Alam yang indah nan mempesona. Puluhan gunung berdiri kokoh menjulang tinggi ke langit. Hamparan lautan yang luas dari sabang sampai merauke. Tanah yang subur dan perut bumi yang melimpah kekayaannya. Laksana serpihan surga yang jatuh tersangkut dibumi yang menenangkan hati ketika manusia hidup di atasnya. Itulah gambaran negeri ku, Indonesia. Indonesia, negeri yang genap tujuh puluh tahun usianya.

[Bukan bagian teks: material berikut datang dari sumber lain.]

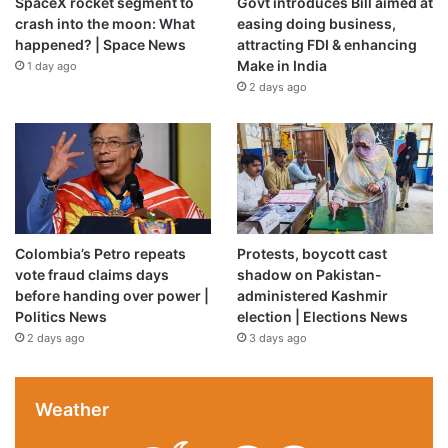
SpaceX rocket segment to
Govt introduces Bill aimed at
crash into the moon: What
easing doing business,
happened? | Space News
attracting FDI & enhancing
Make in India
1 day ago
2 days ago
Colombia’s Petro repeats
Protests, boycott cast
vote fraud claims days
shadow on Pakistan-
before handing over power |
administered Kashmir
Politics News
election | Elections News
2 days ago
3 days ago
Weather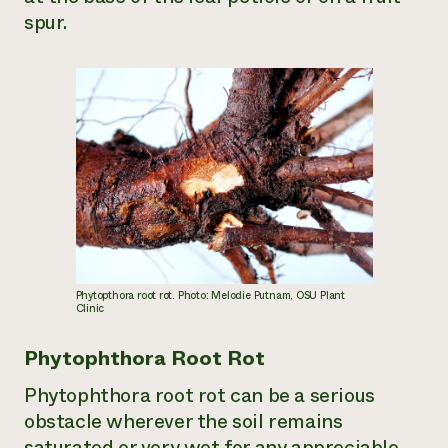
spur.
Phytopthora root rot. Photo: Melodie Putnam, OSU Plant
Clinic
Phytophthora Root Rot
Phytophthora root rot can be a serious
obstacle wherever the soil remains
saturated or very wet for any appreciable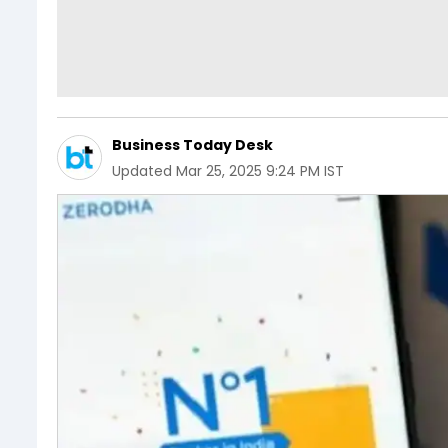
Business Today Desk
Updated
Mar 25, 2025 9:24 PM IST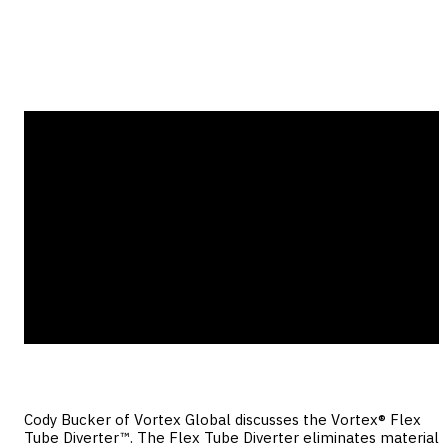
Flex Tube Diverter?
Cody Bucker of Vortex Global discusses the Vortex® Flex
Tube Diverter™. The Flex Tube Diverter eliminates material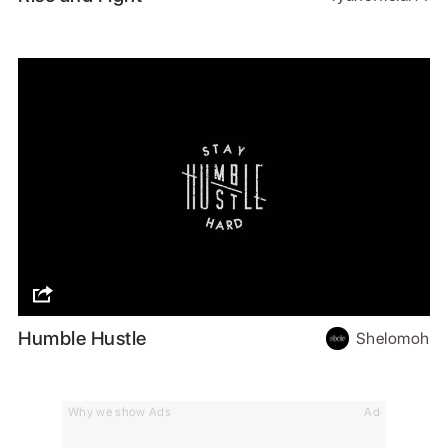
Humble Hustle
Shelomoh
Why we show Ads
Ad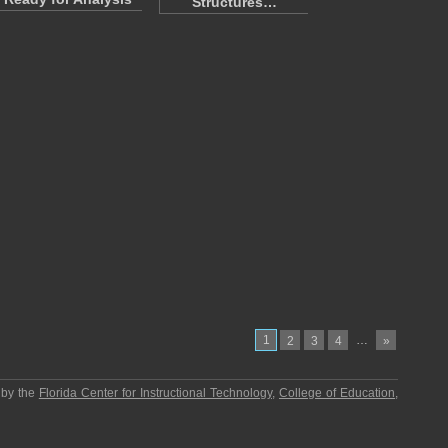
Structures…
1
…
2
3
4
»
 by the
Florida Center for Instructional Technology
,
College of Education
,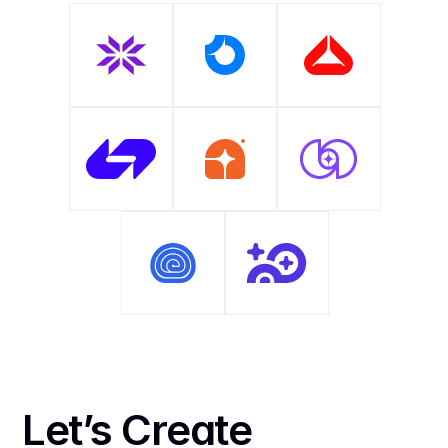
Let’s Create 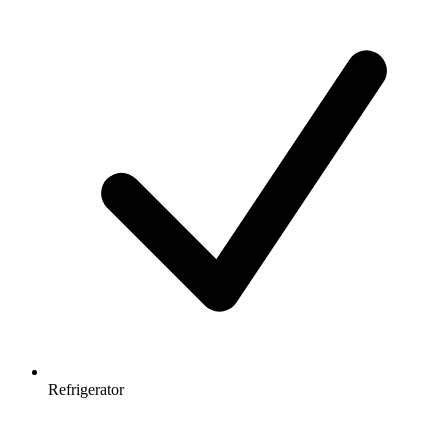
Refrigerator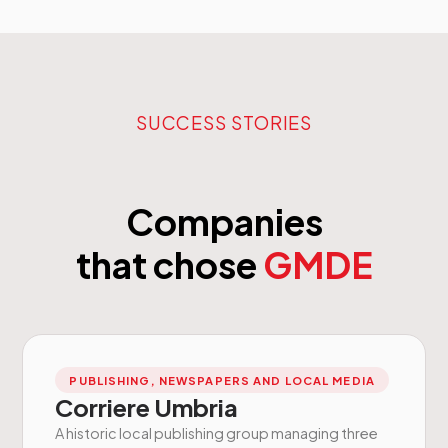
SUCCESS STORIES
Companies
that chose
GMDE
PUBLISHING, NEWSPAPERS AND LOCAL MEDIA
Corriere Umbria
A historic local publishing group managing three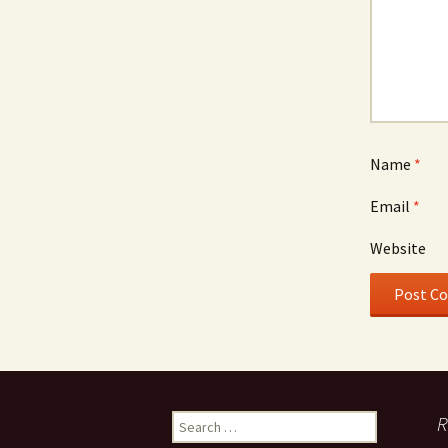
Name
*
Email
*
Website
Search
R
for: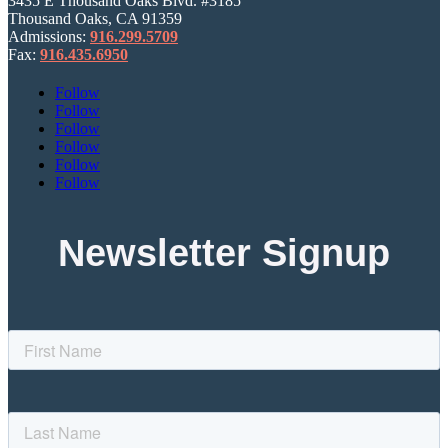
3435 E Thousand Oaks Blvd. #3185
Thousand Oaks, CA 91359
Admissions:
916.299.5709
Fax:
916.435.6950
Follow
Follow
Follow
Follow
Follow
Follow
Newsletter Signup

Layaknya seorang anak manusia yang terlahir dengan segenggam cita-cita, Indonesia pun seperti itu. Cita-cita mulia negeri Indonesia tertuang dalam pembukaan undangundang dasar republik Indonesia alinea keempat yaitu 1) Melindungi segenap bangsa Indonesia dan seluruh tumpah darah Indonesia, 2) Memajukan kesejahteraan umum, 3) Mencerdaskan kehidupan bangsa, 4) Melaksanakan ketertiban dunia yang berdasarkan kemerdekaan, perdamaian abadi dan keadilan sosial. Tujuh puluh tahun merdeka, tujuh kali berganti rezim kepemimpinan. Namun cita-cita itu hanya sebatas goresan pena di atas kertas biasa yang dibaca seminggu sekali ketika upacara. Bagaimana tidak, katanya ingin memajukan kesejahteraan umum, tapi nyatanya 27,73 juta penduduk Indonesia hidup dibawah garis kemiskan (kemenkopmk,2015). Katanya ingin mencerdaskan kehidupan bangsa, tapi nyatanya 4,9 juta anak Indonesia harus putus sekolah (kompas,2015). Cita-cita itu serasa sulit untuk di wujudkan, mengingat dewasa ini kita selalu dihadapkan dengan sebuah pernyataan dan kenyataan, bahwa bangsa Indonesia ini sedang menghadapi krisis Multi Dimensional. Begitu parah krisis yang dihadapi, sehingga sangat sulit mengambil benang merahnya, sisi mana yang lebih dominan dan mana yang harus didahulukan, bahkan belum ditemukan solusi yang jitu dalam penyelesaiannya. Selain itu pada saat ini Indonesia juga mengalami krisis pemimpin. Figur-figur negarawan teladan yang bisa dijadikan panutan anak-anak serta remaja semakin sulit ditemukan. Salah satu bukti nyatanya adalah semakin banyaknya kekerasan,
korupsi yang di pertontonkan oleh para pemimpin Indonesia di beberapa wilayah
di nusantara baik di wilayah pusat maupun di daerah. Budaya korupsi sudah mewabah di kalangan birokrasi kita, dimana wilayah tersebut dihuni para pemimpin rakyat serta perwakilan rakyat. Layaknya sebuah virus yang sulit untuk divaksinasi sehingga merusak dan menggerogoti setiap sendi birokrasi negara sampai pelosok nusantara baik dalam wilayah pemerintahan,
pelayanan,
pendidikan,
kesehatan
maupun
pembangunan.
Fenomena krisis pemimpin ini nyata-nyata juga telah membentuk pemahaman di
masyarakat bahwa tidak ada lagi birokrasi di bumi pertiwi Indonesia yang tidak digerogoti virus korupsi ini. Hal ini merupakan bentuk nyata, krisis kepemimpinan di Indonesia.